#### Problem requirements
Below are some records. Return exactly the lines from the one containing "Maschere Spaventose" through the one containing "Oggetti di scena / Oggetti di scena /", both included, and only those.

──────── Provided data ────────

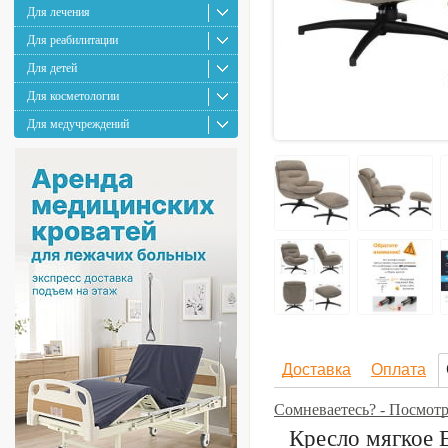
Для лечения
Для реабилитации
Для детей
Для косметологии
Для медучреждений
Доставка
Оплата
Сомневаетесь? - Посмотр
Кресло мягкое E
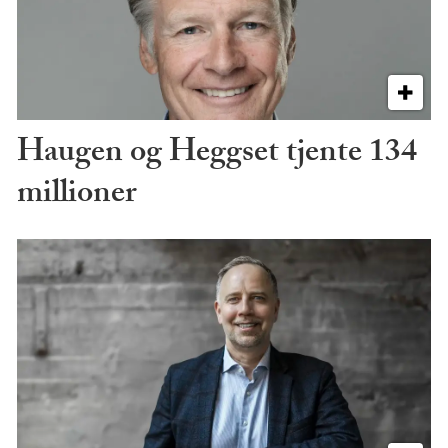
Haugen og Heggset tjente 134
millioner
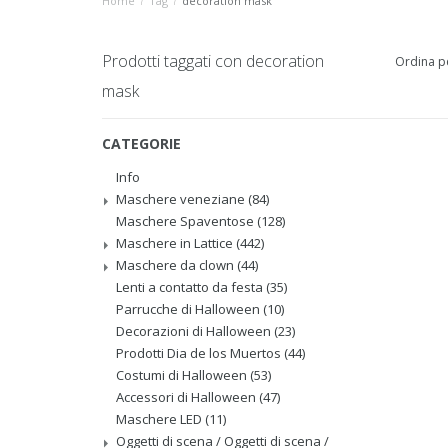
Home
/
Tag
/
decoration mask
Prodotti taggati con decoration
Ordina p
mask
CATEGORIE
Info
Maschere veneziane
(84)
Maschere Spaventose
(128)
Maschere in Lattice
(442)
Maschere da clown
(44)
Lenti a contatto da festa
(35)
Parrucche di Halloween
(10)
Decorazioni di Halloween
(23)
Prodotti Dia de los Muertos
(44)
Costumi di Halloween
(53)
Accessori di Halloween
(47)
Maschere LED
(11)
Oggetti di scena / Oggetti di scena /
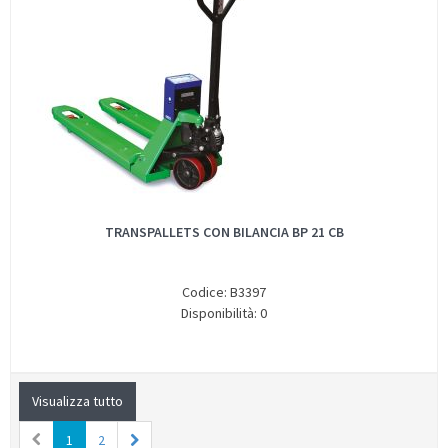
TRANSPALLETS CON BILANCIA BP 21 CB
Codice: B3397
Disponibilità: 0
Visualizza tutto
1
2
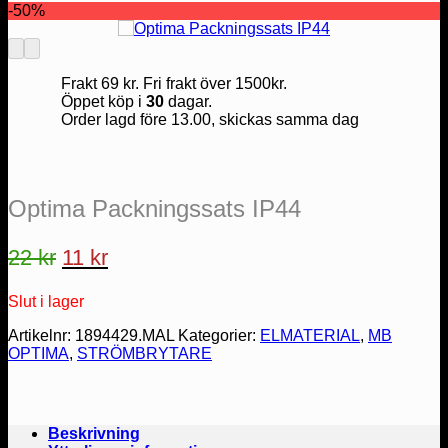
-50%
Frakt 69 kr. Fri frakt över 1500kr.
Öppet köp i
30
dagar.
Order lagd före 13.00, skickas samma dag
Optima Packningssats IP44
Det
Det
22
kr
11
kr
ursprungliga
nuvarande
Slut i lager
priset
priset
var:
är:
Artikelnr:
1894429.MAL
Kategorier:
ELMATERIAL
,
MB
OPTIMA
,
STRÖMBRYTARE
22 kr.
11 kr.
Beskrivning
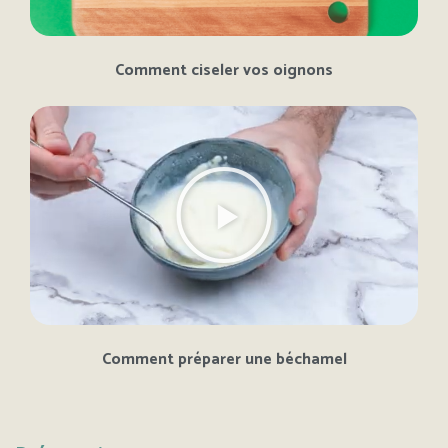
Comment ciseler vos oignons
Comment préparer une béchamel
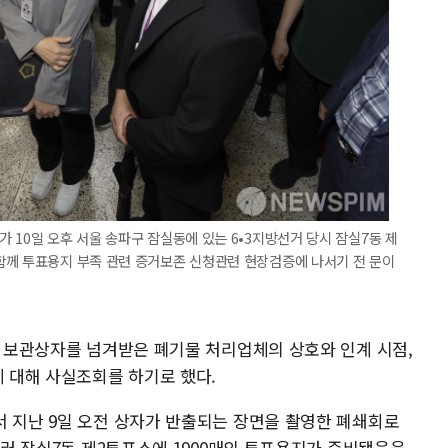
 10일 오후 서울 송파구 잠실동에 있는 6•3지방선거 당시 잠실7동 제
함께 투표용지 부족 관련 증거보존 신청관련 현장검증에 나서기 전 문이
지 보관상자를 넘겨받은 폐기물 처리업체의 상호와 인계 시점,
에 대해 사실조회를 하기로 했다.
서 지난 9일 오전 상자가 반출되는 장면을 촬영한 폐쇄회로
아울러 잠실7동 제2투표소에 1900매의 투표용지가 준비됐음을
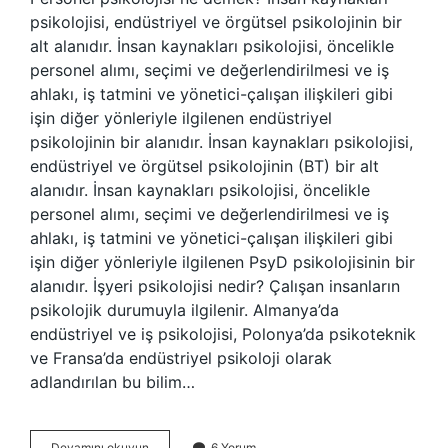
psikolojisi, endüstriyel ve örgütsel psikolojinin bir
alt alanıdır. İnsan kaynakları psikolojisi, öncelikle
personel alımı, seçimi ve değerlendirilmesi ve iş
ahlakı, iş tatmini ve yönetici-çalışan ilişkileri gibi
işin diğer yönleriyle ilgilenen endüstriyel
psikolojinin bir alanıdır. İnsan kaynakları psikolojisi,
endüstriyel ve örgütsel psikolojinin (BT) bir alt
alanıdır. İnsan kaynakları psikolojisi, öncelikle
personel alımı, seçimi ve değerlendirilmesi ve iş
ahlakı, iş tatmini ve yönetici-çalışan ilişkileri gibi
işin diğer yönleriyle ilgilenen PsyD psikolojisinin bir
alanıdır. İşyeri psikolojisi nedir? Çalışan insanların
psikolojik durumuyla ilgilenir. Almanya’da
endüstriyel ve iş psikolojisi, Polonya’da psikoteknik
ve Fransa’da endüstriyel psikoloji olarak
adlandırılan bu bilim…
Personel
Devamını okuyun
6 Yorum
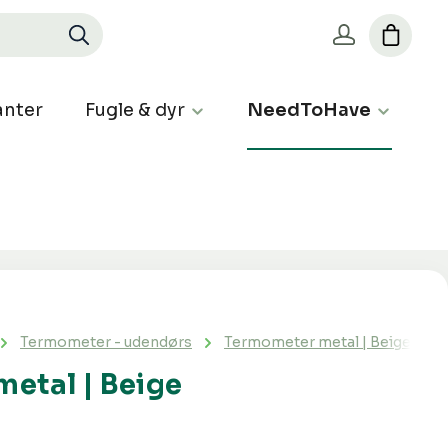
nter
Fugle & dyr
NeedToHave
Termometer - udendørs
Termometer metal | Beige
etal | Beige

────────

#### Problem solution
Maschere Spaventose
(128)
Maschere in Lattice
(442)
Maschere da clown
(44)
Lenti a contatto da festa
(35)
Parrucche di Halloween
(10)
Decorazioni di Halloween
(23)
Prodotti Dia de los Muertos
(44)
Costumi di Halloween
(53)
Accessori di Halloween
(47)
Maschere LED
(11)
Oggetti di scena / Oggetti di scena /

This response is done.